L’immane scemenza

Io ci ho pure scherzato su questa cosa, cos’altro si può fare in casi come questo? Che l’equazione di Dirac diventi, per una sorta di suggestione collettiva, l’equazione dell’amore, ci può anche stare, se ne leggono di scemenze e questa è, tutto sommato, inoffensiva. Fa ridere, niente di più. Che però una divulgatrice affermata, laureata in fisica, se ne faccia megafono, mi imbarazza parecchio. Per lei, dico. Perché è recidiva e insiste, nei libri, nei teatri e nelle scuole. Ma come contrastare la fisica e i sentimenti? E quanta bellezza in quelle formule? Eh? Te, te sei un arido cattivone che non la coglie, che non riesce a scrutare tra le pieghe delle anime nobili che le han prodotte. Io, io sì che mi faccio capire, io che svelo le profonde connessioni tra il cuore e la logica. L’empatia sbilenca che porta al successo, mi vien da dire.

È da un po’ che cerco di capire quando, come e dove sia nata questa leggenda, ho scrutato nei luoghi più oscuri dell’internet, cercato riferimenti ovunque e pare essere, ma non ne ho la certezza, un fenomeno tutto italiano, del web italiano in particolare, perché libri di carta con quella frase (lei gli disse: “Dimmi qualcosa di bello!”. Lui le rispose scrivendo su un fazzoletto: “(∂ + m) ψ = 0” e via discorrendo) non ne ho trovati. Su Google Trends i segnali di questa roba son solo italiani, con un primo picco nell’interesse di ricerca a Maggio 2013. E, in effetti, il 30 aprile 2013 il caso esplode ed è veicolato su tumblr da migliaia di post(quello più “antico” mi pare questo ma potrei sbagliarmi). Da allora, in Italia e solo lì, il nostro caro Dirac, subisce una scarica di popolarità che lo riporta in vita e su un altro livello. Qua vi mostro il celebrogramma che a me un po’ di impressione l’ha fatta.

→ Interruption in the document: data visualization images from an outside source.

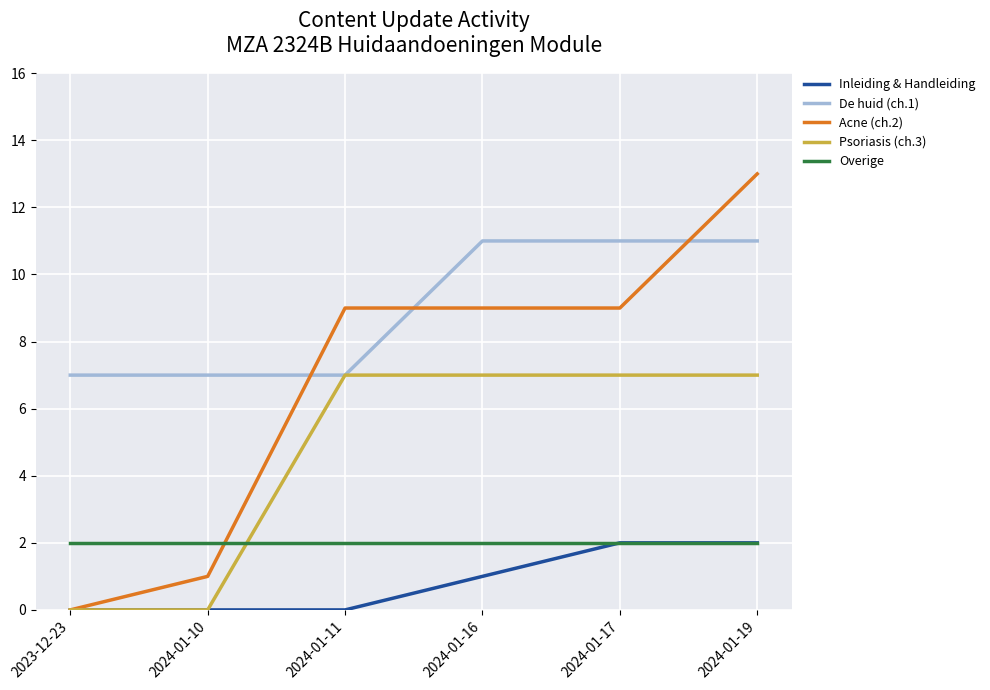

Count the number of data series in this chart.

5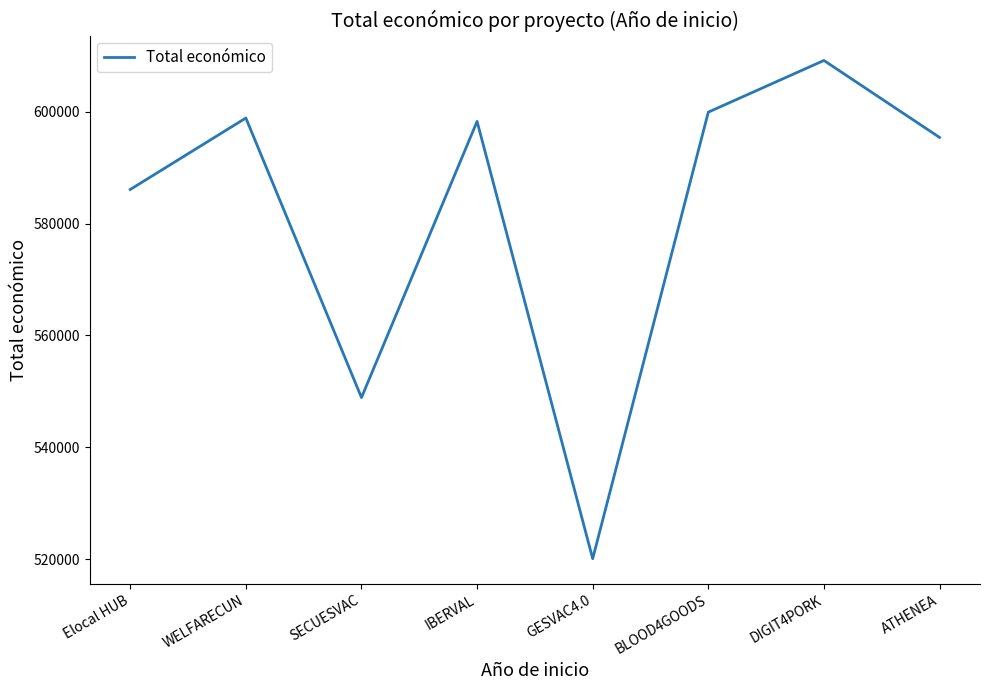

How many distinct data groups are displayed?

1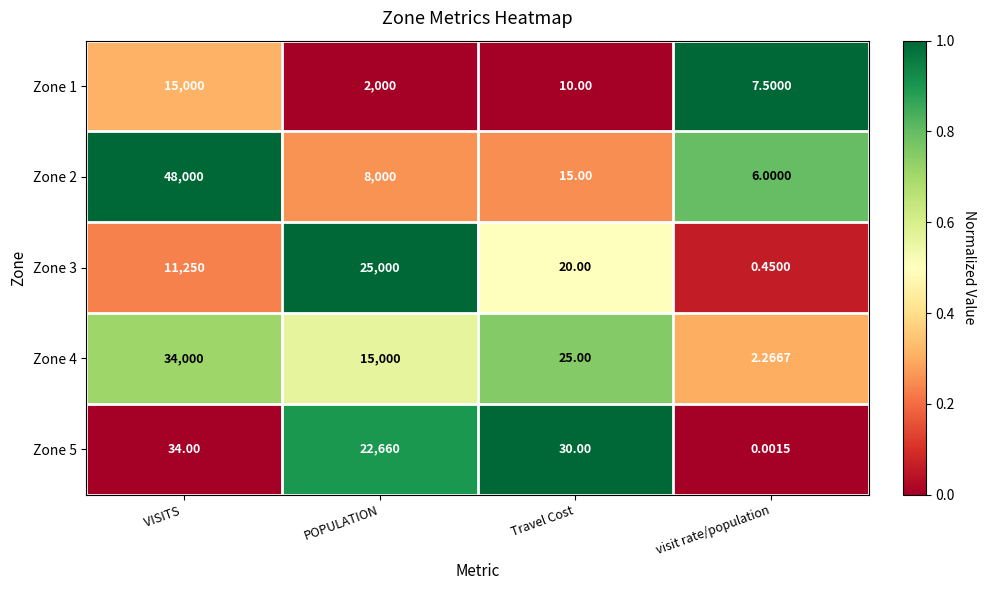

At which label does Zone 2 reach its peak?

VISITS 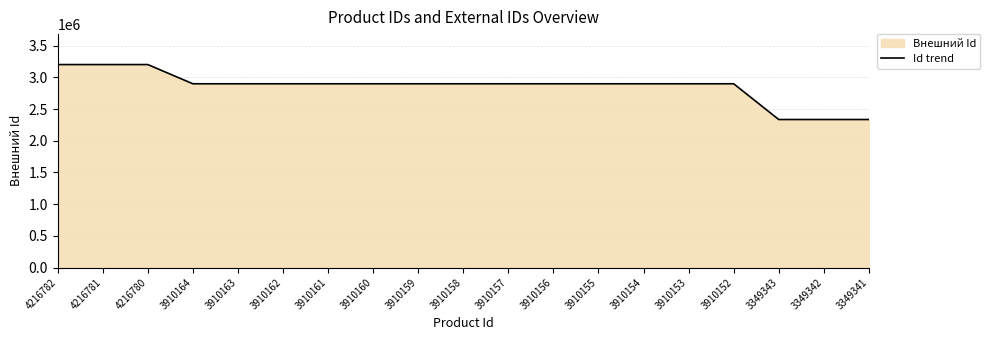

How many interior local valleys (lower than both neighbors) does the data have?

4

Il confronto è con Feynman (in rosso), che sull’internet italiano è popolare — anzi, lo è stato fino a fine aprile 2013 — quanto Dirac (in blu). L’interesse maggiore verso il nostro è a marzo 2016, il mese in cui esce il romanzo “Equazione di un amore” di Simona Sparaco che credo non lo citi (non l’ho letto ma non mi pare proprio) ma riscatena il popolo dei condivisori di frasi romantiche. Sia il romanzo della Sparaco che l’ultimo della Greison (L’incredibile cena dei fisici quantistici) sono editi da Giunti (EDIT: come mi fanno notare nei commenti, il libro della Greison è edito da Salani e non da Giunti). Una questione di entanglement, si potrebbe pensare. Io non lo penso.